30 June 2006

Many of the fears people have with Microsoft is that they will start a patent land grab in the robotics arena, grabbing things that are completely obvious or so fundamental that it would completely kill innovation.

This is not completely unfounded, but recent news shows that the Redmond giant is clearly thinking things through here, and has realised exactly how bad these things could go. In a recent case, a company is trying to file suit against another over patent infringement on what is essentially an accelerator pedal. MS and also Cisco have come out in defence of the other company, in protest to the silliness of the obvious patent.

Maybe the robotics discipline is safer than previously thought even with the entry of MS. The only question is, were the things that are now obvious, obvious to engineers in the same field 5 or 10 years ago? When things are moving so quickly due to innovation and research, that may be very, very hard to gauge.
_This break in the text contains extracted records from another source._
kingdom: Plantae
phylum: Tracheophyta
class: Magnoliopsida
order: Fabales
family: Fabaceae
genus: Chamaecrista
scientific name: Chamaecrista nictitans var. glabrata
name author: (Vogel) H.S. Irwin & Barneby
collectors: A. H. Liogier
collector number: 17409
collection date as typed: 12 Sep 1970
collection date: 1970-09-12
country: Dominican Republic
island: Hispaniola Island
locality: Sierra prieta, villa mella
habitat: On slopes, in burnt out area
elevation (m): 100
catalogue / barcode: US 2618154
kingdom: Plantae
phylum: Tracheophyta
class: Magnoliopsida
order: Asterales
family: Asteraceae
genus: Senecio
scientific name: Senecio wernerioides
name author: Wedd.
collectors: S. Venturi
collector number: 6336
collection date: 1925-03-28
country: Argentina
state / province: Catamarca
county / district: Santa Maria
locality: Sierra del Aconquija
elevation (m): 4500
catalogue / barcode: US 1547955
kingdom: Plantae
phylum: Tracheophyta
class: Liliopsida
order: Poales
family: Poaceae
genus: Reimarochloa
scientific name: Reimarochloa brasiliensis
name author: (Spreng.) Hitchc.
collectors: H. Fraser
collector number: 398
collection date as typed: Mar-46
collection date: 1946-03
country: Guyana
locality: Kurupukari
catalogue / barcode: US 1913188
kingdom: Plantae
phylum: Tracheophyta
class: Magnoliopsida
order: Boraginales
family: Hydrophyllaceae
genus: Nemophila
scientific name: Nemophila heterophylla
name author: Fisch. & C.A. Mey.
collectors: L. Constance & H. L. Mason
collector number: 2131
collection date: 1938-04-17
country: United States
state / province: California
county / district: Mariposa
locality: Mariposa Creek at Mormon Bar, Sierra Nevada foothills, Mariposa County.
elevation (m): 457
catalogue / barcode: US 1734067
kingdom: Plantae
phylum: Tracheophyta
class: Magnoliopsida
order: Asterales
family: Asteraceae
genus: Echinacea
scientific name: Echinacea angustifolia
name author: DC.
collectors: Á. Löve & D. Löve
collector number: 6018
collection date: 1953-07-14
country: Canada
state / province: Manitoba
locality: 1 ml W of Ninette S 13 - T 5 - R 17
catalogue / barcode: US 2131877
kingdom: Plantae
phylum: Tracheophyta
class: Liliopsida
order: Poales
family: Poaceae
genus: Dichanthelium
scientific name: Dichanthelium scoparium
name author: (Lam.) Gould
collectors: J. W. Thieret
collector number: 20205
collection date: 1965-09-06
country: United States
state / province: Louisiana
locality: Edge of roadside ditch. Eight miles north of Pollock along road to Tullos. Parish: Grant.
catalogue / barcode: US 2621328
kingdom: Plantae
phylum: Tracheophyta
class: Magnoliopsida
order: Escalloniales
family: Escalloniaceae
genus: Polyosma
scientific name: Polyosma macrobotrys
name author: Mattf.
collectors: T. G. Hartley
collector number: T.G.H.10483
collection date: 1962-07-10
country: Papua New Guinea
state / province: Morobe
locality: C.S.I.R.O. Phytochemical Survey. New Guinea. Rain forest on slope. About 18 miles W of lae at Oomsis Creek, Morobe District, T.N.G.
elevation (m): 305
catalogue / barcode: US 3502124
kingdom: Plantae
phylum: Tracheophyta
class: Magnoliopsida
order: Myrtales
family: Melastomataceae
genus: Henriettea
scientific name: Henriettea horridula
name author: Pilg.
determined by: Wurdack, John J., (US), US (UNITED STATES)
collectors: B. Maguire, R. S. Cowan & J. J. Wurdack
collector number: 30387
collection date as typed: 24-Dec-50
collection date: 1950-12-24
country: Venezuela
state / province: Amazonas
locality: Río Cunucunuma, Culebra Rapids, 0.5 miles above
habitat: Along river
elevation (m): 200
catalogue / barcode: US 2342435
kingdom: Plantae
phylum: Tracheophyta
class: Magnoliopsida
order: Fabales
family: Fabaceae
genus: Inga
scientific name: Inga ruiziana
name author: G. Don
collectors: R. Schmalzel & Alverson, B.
Microsoft and Cisco appear to be complaining that the law on establishing patents is far too lenient, and that more checks and balances on the appropriateness of a patent need to be considered. Maybe introducing a requirement of having a hearing with an independent expert who is technically qualified and experienced in the field to judge how obvious or unique the concept is might be a big step forwards in guaranteeing some kind of public benefit and preventing rubbish patents being filed en mass.

Combine this on regular patents with an alternate option of rapid short patents as described here - and the system may suddenly improve the innovation and dynamics of the technology market significantly.

All of this is all playing out in the US, so who knows how it will affect UK and EU patent law.